Temporarily bypassing implicit waits with WebDriver

Jonik picture Jonik · Jun 14, 2012 · Viewed 12k times · Source

When using implicit waits, as advised here, I still sometimes want to assert the immediate invisibility or non-existence of elements.

In other words, I know some elements should be hidden, and want my tests make that assertion fast, without spending several seconds because of the (otherwise useful) implicit wait.

One thing I tried was a helper method like this:

// NB: doesn't seem to do what I want
private boolean isElementHiddenNow(String id) {
    WebDriverWait zeroWait = new WebDriverWait(driver, 0);
    ExpectedCondition<Boolean> c = invisibilityOfElementLocated(By.id(id));
    try {
        zeroWait.until(c);
        return true;
    } catch (TimeoutException e) {
        return false;
    }
}

But in the above code, the call to until() only returns after the implicit wait time has passed, i.e., it doesn't do what I wanted.

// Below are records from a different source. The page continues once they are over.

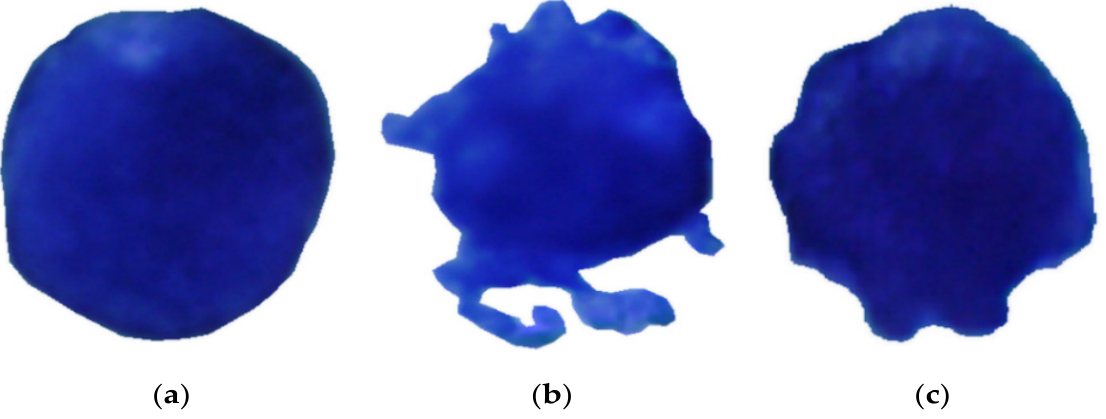
Figure 1. Illustration of morphological modifications during DC maturation. Immature DC ( a ) has a round shape without cytoplasmic expansions, while its more complicated and irregular shape distinguishes mature DC ( b ) with longer and finer dendrites. The morphology of dendrites changes in the presence of a toxic substance. The inhibited cell ( c ) is different from mature cells. It presents fewer and shorter extensions that appear closed with each other and smaller in size than those seen on mature cells.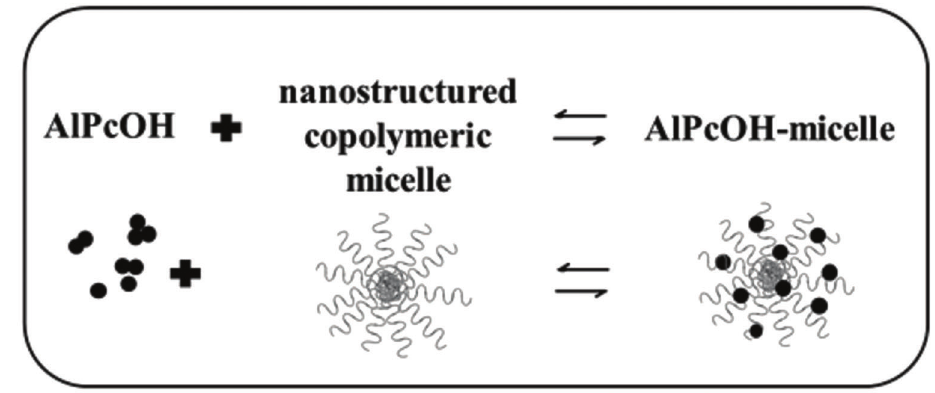
Figure 1. Schematic representation of the encapsulation of phthalocyanine AIPcOH into the Pluronic s F-127 micelle.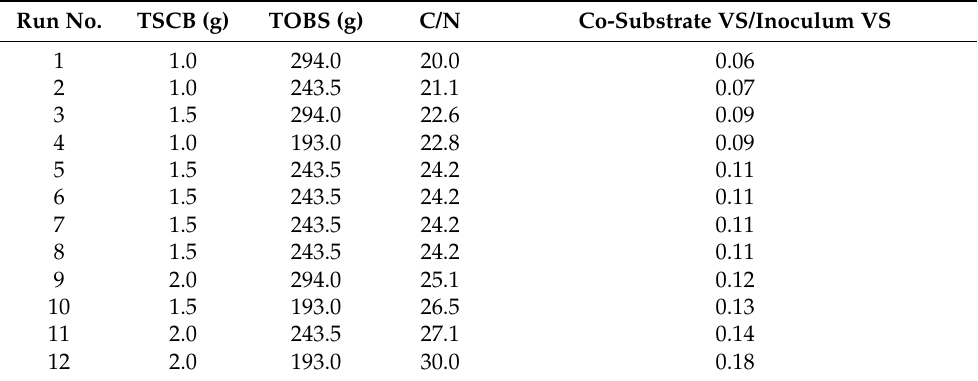
Table 5. Quantities of TOBS and TSCB added to obtain carbon/nitrogen (C/N) ratios between 20 and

This is the only way I've found so far that works:

@Test
public void checkThatSomethingIsNotVisible()  {
    turnOffImplicitWaits();
    // ... the actual test
    turnOnImplicitWaits();
}

... where e.g. turnOffImplicitWaits() is a helper in common Selenium superclass:

protected void turnOffImplicitWaits() {
    driver.manage().timeouts().implicitlyWait(0, TimeUnit.SECONDS);
}

But that is not very elegant, I think. Is there any cleaner way to bypass the implicit wait occasionally?

Answer

Jonik picture Jonik · Jun 15, 2012

Given that Selenium doesn't seem to offer what I want directly (based on what Mike Kwan and Slanec said), this simple helper method is what I went with for now:

protected boolean isElementHiddenNow(String id) {
    turnOffImplicitWaits();
    boolean result = ExpectedConditions.invisibilityOfElementLocated(By.id(id)).apply(driver);
    turnOnImplicitWaits();
    return result;
}

private void turnOffImplicitWaits() {
    driver.manage().timeouts().implicitlyWait(0, TimeUnit.SECONDS);
}

private void turnOnImplicitWaits() {
    driver.manage().timeouts().implicitlyWait(10, TimeUnit.SECONDS);
}

If the element is hidden or not present at all, the method returns true; if it is visible, returns false. Either way, the check is done instantly.

Using the above is at least much cleaner than littering the test cases themselves with calls to turnOffImplicitWaits() and turnOnImplicitWaits().